Die grundlegenden Prinzipien haben wir bereits dargelegt:

1. Das Prinzip der Bestenauslese

Für jede Beförderung soll der jeweils am besten geeignete Beamte ausgewählt werden.
Die Auswahlkriterien finden sich im Grundgesetz und in allen Beamtengesetzen:
"Eignung, Befähigung und fachliche Leistung". Vergleichen Sie nur Artikel 33 GG oder § 9 BBG.

Die Bindung an Leistungsgesichtspunkte soll verhindern, dass Parteizugehörigkeit, familiäre Beziehungen oder andere sachfremde Umstände (Geschlecht, Rasse, religiöse Anschauung) Einfluss gewinnen.
[Der Begriff der Rasse, der u. a. im Grundgesetz verwandt wird, ist bekanntlich nicht unumstritten. Wir orientieren uns an den gesetzlichen Regelungen und Begrifflichkeiten.]

2. Das Auswahlverfahren muss fair sein: Darauf richtet sich der Bewerberverfahrensanspruch

Die Juristen sprechen nicht von einem Anspruch auf Beförderung, sondern von einem Verfahrensanspruch (Bewerbungsverfahrensanspruch oder Bewerber:innenverfahrensanspruch).
Denn der verfolgbare und einklagbare Anspruch des / der Abgelehnten, der / die eine Auswahlentscheidung anfechten möchte, richtet sich in erster Linie auf eine Überprüfung des Auswahlverfahrens:

Eine ermessensfehlerfreie, an der Verfassung und dem Gesetz orientierte Entscheidung darüber, welcher Beamte zu befördern ist, kann verlangt werden.
Das Auswahlverfahren muss fair und ohne Verfahrensfehler durchgeführt werden.

Hier gerät für die Juristen zusätzlich zu Art. 33 II GG besonders Art. 19 IV GG Grundgesetz ins Blickfeld .

Die Verwaltungsgerichtsbarkeit beschreibt den Inhalt des Bewerberverfahrensanspruchs mit immer gleichen Formulierungen.


Die Überprüfung der Verfahrensabläufe anhand der Akten ist von zentraler Bedeutung.
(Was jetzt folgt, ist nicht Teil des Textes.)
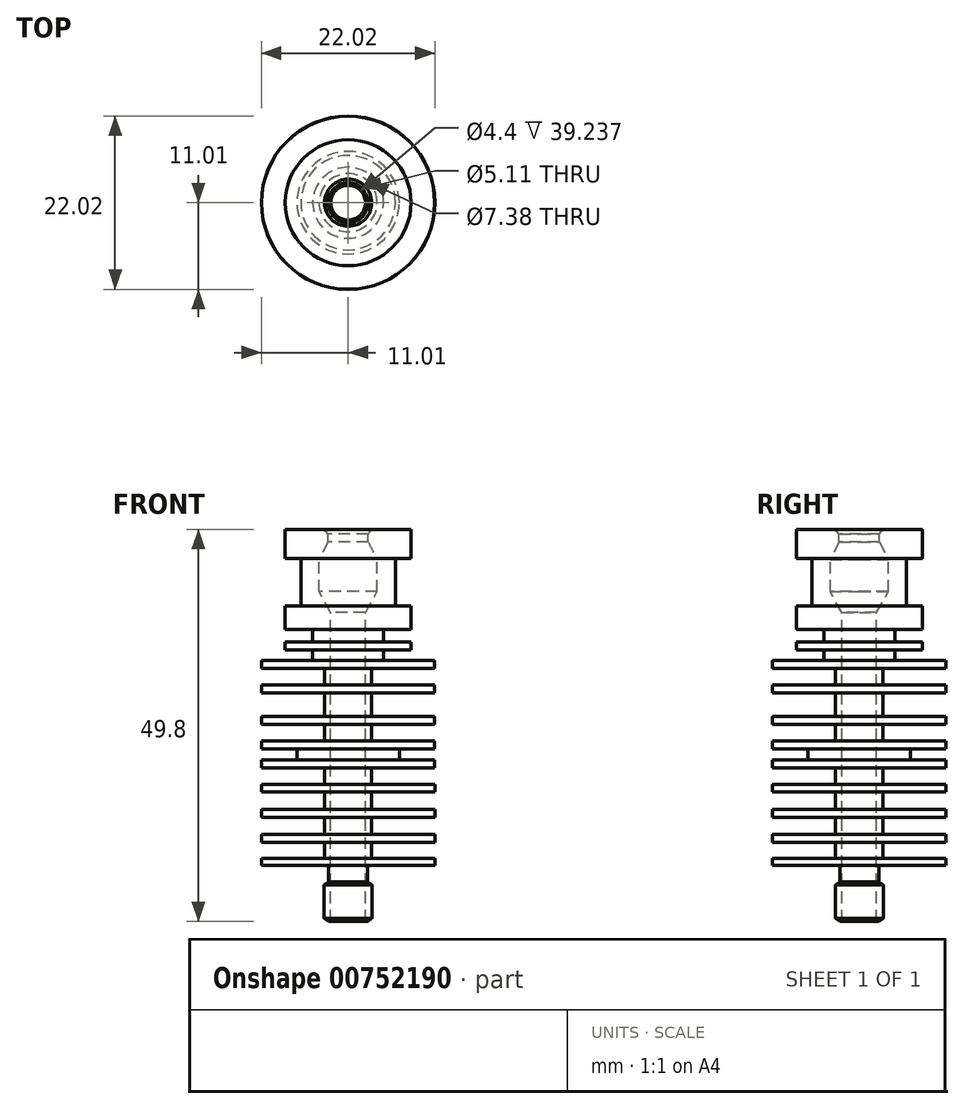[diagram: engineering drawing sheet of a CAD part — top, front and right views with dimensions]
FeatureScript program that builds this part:
annotation { "Feature Type Name" : "Feature", "Feature Type Description" : "" }
export const myFeature = defineFeature(function(context is Context, id is Id, definition is map)
    precondition{}
    {
        {
            var Q0;
            Q0=qCreatedBy(makeId("Front.planeOp"),FACE);
            var sketch = newSketch(context, id + "F0", { "sketchPlane" : qUnion([Q0])});
            skLineSegment(sketch, "E0", {"start": v(0, 61.45) * mm, "end": v(0, -25.18) * mm, "construction": true});
            skPoint(sketch, "E1", {"position": v(0, 49.8) * mm});
            skPoint(sketch, "E2", {"position": v(0, 7.1) * mm});
            skLineSegment(sketch, "E3", {"start": v(0, 49.8) * mm, "end": v(8, 49.8) * mm});
            skLineSegment(sketch, "E4", {"start": v(8, 49.8) * mm, "end": v(8, 46.1) * mm});
            skLineSegment(sketch, "E5", {"start": v(8, 46.1) * mm, "end": v(6, 46.1) * mm});
            skLineSegment(sketch, "E6", {"start": v(6, 46.1) * mm, "end": v(6, 40.1) * mm});
            skLineSegment(sketch, "E7", {"start": v(6, 40.1) * mm, "end": v(8, 40.1) * mm});
            skLineSegment(sketch, "E8", {"start": v(8, 40.1) * mm, "end": v(8, 37.1) * mm});
            skLineSegment(sketch, "E9", {"start": v(8, 37.1) * mm, "end": v(4.5, 37.1) * mm});
            skLineSegment(sketch, "E10", {"start": v(4.5, 37.1) * mm, "end": v(4.5, 35.52) * mm});
            skLineSegment(sketch, "E11", {"start": v(4.5, 35.52) * mm, "end": v(8, 35.52) * mm});
            skLineSegment(sketch, "E12", {"start": v(8, 35.52) * mm, "end": v(8, 34.52) * mm});
            skLineSegment(sketch, "E13", {"start": v(8, 34.52) * mm, "end": v(4.5, 34.52) * mm});
            skLineSegment(sketch, "E14", {"start": v(4.5, 34.52) * mm, "end": v(4.5, 33.13) * mm});
            skLineSegment(sketch, "E15", {"start": v(4.5, 33.13) * mm, "end": v(11, 33.13) * mm});
            skLineSegment(sketch, "E16", {"start": v(11, 33.13) * mm, "end": v(11, 32.13) * mm});
            skLineSegment(sketch, "E17", {"start": v(11, 32.13) * mm, "end": v(3, 32.13) * mm});
            skLineSegment(sketch, "E18", {"start": v(3, 32.13) * mm, "end": v(3, 30.03) * mm});
            skLineSegment(sketch, "E19", {"start": v(3, 30.03) * mm, "end": v(11, 30.03) * mm});
            skLineSegment(sketch, "E20", {"start": v(11, 30.03) * mm, "end": v(11, 29.03) * mm});
            skLineSegment(sketch, "E21", {"start": v(11, 29.03) * mm, "end": v(3, 29.03) * mm});
            skLineSegment(sketch, "E22", {"start": v(3, 29.03) * mm, "end": v(3, 26.03) * mm});
            skLineSegment(sketch, "E23", {"start": v(3, 26.03) * mm, "end": v(11, 26.03) * mm});
            skLineSegment(sketch, "E24", {"start": v(11, 26.03) * mm, "end": v(11, 25.03) * mm});
            skLineSegment(sketch, "E25", {"start": v(11, 25.03) * mm, "end": v(3, 25.03) * mm});
            skLineSegment(sketch, "E26", {"start": v(3, 25.03) * mm, "end": v(3, 22.93) * mm});
            skLineSegment(sketch, "E27", {"start": v(3, 22.93) * mm, "end": v(11, 22.93) * mm});
            skLineSegment(sketch, "E28", {"start": v(11, 22.93) * mm, "end": v(11, 21.93) * mm});
            skLineSegment(sketch, "E29", {"start": v(11, 21.93) * mm, "end": v(6.5, 21.93) * mm});
            skLineSegment(sketch, "E30", {"start": v(6.5, 21.93) * mm, "end": v(6.5, 20.53) * mm});
            skLineSegment(sketch, "E31", {"start": v(6.5, 20.53) * mm, "end": v(11, 20.53) * mm});
            skLineSegment(sketch, "E32", {"start": v(11, 20.53) * mm, "end": v(11, 19.53) * mm});
            skLineSegment(sketch, "E33", {"start": v(11, 19.53) * mm, "end": v(3, 19.53) * mm});
            skLineSegment(sketch, "E34", {"start": v(3, 19.53) * mm, "end": v(3, 17.43) * mm});
            skLineSegment(sketch, "E35", {"start": v(3, 17.43) * mm, "end": v(11.01, 17.43) * mm});
            skLineSegment(sketch, "E36", {"start": v(11.01, 17.43) * mm, "end": v(11.01, 16.43) * mm});
            skLineSegment(sketch, "E37", {"start": v(11.01, 16.43) * mm, "end": v(3, 16.43) * mm});
            skLineSegment(sketch, "E38", {"start": v(3, 16.43) * mm, "end": v(3, 14.23) * mm});
            skLineSegment(sketch, "E39", {"start": v(3, 14.23) * mm, "end": v(11.01, 14.23) * mm});
            skLineSegment(sketch, "E40", {"start": v(11.01, 14.23) * mm, "end": v(11.01, 13.23) * mm});
            skLineSegment(sketch, "E41", {"start": v(11.01, 13.23) * mm, "end": v(3, 13.23) * mm});
            skLineSegment(sketch, "E42", {"start": v(3, 13.23) * mm, "end": v(3, 11.03) * mm});
            skLineSegment(sketch, "E43", {"start": v(3, 11.03) * mm, "end": v(11.01, 11.03) * mm});
            skLineSegment(sketch, "E44", {"start": v(11.01, 11.03) * mm, "end": v(11.01, 10.03) * mm});
            skLineSegment(sketch, "E45", {"start": v(11.01, 10.03) * mm, "end": v(3, 10.03) * mm});
            skLineSegment(sketch, "E46", {"start": v(3, 10.03) * mm, "end": v(3, 8.03) * mm});
            skLineSegment(sketch, "E47", {"start": v(3, 8.03) * mm, "end": v(11.01, 8.03) * mm});
            skLineSegment(sketch, "E48", {"start": v(11.01, 8.03) * mm, "end": v(11.01, 7.1) * mm});
            skLineSegment(sketch, "E49", {"start": v(2.48, 7.1) * mm, "end": v(11.01, 7.1) * mm});
            skLineSegment(sketch, "E50", {"start": v(0, 49.8) * mm, "end": v(0, 7.1) * mm});
            skPoint(sketch, "E51", {"position": v(2.2, 7.1) * mm});
            skLineSegment(sketch, "E52", {"start": v(2.2, 7.1) * mm, "end": v(2.2, 0) * mm});
            skLineSegment(sketch, "E53", {"start": v(2.2, 7.1) * mm, "end": v(2.2, 39.24) * mm});
            skLineSegment(sketch, "E54", {"start": v(2.2, 39.24) * mm, "end": v(3.69, 41.9) * mm});
            skLineSegment(sketch, "E55", {"start": v(3.69, 41.9) * mm, "end": v(3.69, 45.97) * mm});
            skLineSegment(sketch, "E56", {"start": v(3.69, 45.97) * mm, "end": v(2.56, 48.21) * mm});
            skLineSegment(sketch, "E57", {"start": v(2.56, 48.21) * mm, "end": v(2.56, 49.21) * mm});
            skLineSegment(sketch, "E58", {"start": v(2.56, 49.21) * mm, "end": v(3, 49.8) * mm});
            skLineSegment(sketch, "E59", {"start": v(2.48, 7.1) * mm, "end": v(2.48, 5) * mm});
            skLineSegment(sketch, "E60", {"start": v(2.48, 5) * mm, "end": v(3.05, 4.67) * mm});
            skLineSegment(sketch, "E61", {"start": v(3.05, 4.67) * mm, "end": v(3.05, 0.4) * mm});
            skLineSegment(sketch, "E62", {"start": v(3.05, 0.4) * mm, "end": v(2.48, 0) * mm});
            skLineSegment(sketch, "E63", {"start": v(2.48, 0) * mm, "end": v(2.2, 0) * mm});
            skPoint(sketch, "E64", {"position": v(0, 0) * mm});
            skSolve(sketch);
        }
        {
            var Q0;
            {var subQ1=sQuery(id+"F0.wireOp",EDGE,"E4");Q0=makeQuery(id+"F0.imprint","IMPRINT",FACE,{"disambiguationData":[TD([[makeQuery(id+"F0.imprint","IMPRINT",EDGE,{"derivedFrom":subQ1}),-1.0]])]});}
            var Q1;
            Q1=sQuery(id+"F0.wireOp",EDGE,"E0");
            revolve(context, id + "F1", {"surfaceOperationType" : NewSurfaceOperationType.NEW, "entities" : qUnion([Q0]), "axis" : qUnion([Q1]), "revolveType" : RevolveType.FULL});
        }
    });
Die Analyse beginnt mit einer kritischen Bewertung der Ausschreibung, welche die Auswahlkriterien benennt und damit das ganze Verfahren steuert, etwa indem sie bestimmte Bewerber von Vornherein ausschließt oder ihnen eine Bewerbung aussichtslos erscheinen lässt, weil sie einzelnen Kritierien nicht erfüllen.
Wir fragen dann zum Beispiel ob die Kriterien überhaupt aufgestellt werden durften.
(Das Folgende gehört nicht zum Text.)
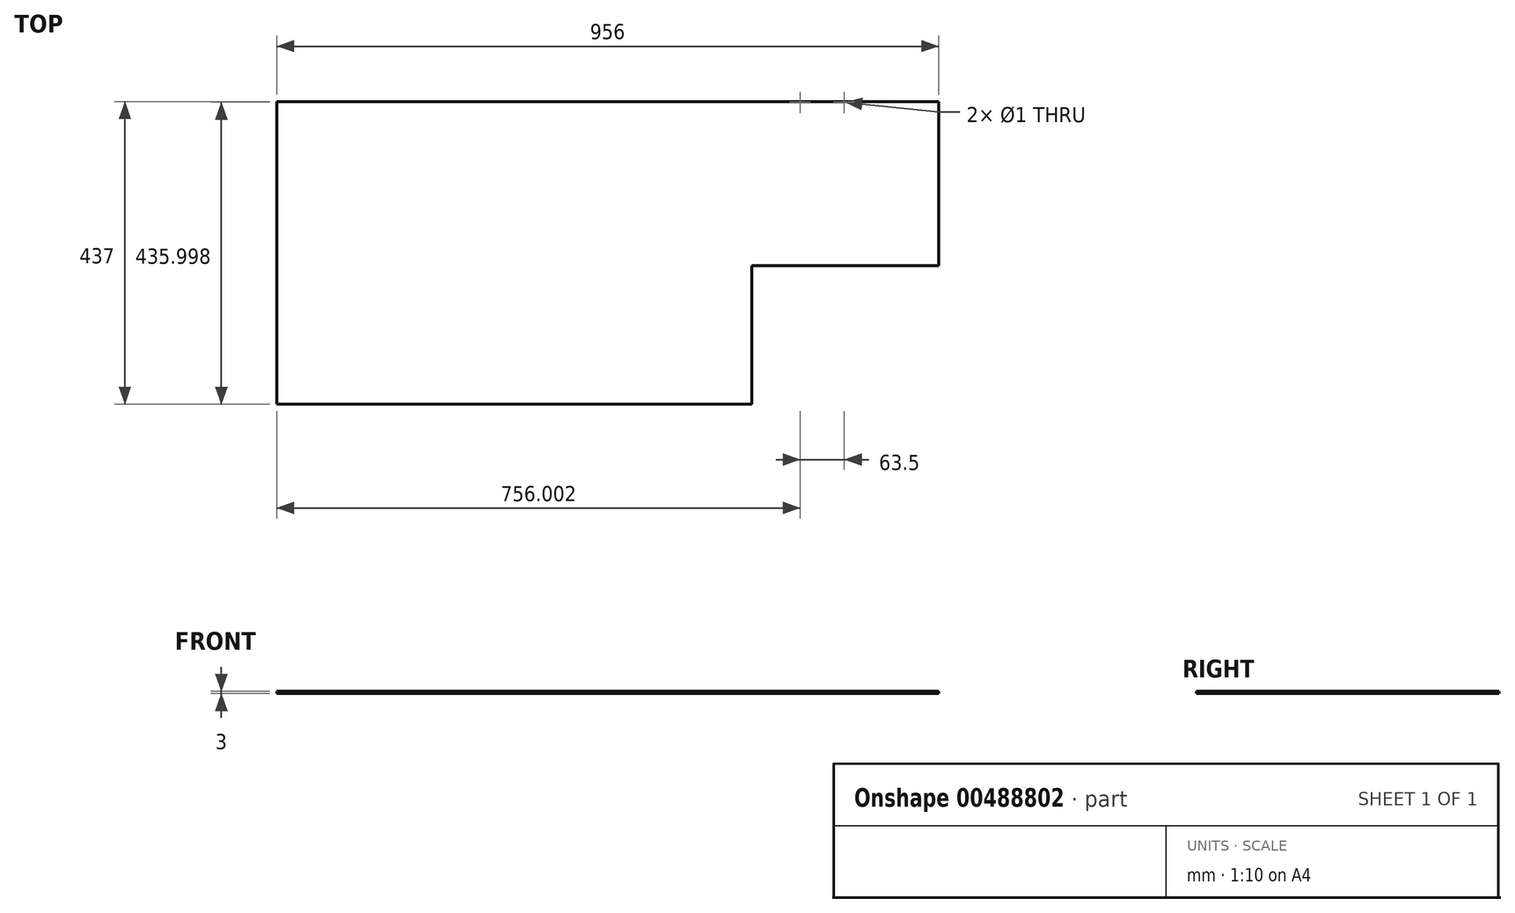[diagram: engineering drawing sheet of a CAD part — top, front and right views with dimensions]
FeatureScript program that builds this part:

Bisweilen ist die Bedeutung der Bewerbungsfrist im Streit, oft stellt sich die Frage, ob das Auswahlverfahren in rechtmäßiger Weise dokumentiert ist.
Ist der Verlauf von Auswahlgesprächen zu protokollieren, ggf. in welcher Form?
Wie ist die Entscheidung des Dienstherrn mitzuteilen, ist sie sofort schriftlich zu begründen?

Vieles zu prüfen. Sie finden eine Checkliste in dem ganz hervorragenden Buch "Beamtenrecht in der Praxis" von Schnellenbach/Bodanowitz, 10. Auflage 2020 (Band 40 der Schriftenreihe NJW-Praxis), S. 80, RN 83 ff.


Wir widmen uns einigen Fragen auf den folgenden Seiten. Das grundsätzlich eine Ausschreibungspflicht besteht, bedarf keiner großen Erörterung mehr.

Aber ob die Ausschreibung rechtmäßig vorgenommen wurde oder man sie auf eine Person zugeschnitten hat und / oder unzulässige Kriterien im Anforderungsprofil enthalten sind, das bietet oft Anlass zu Streit.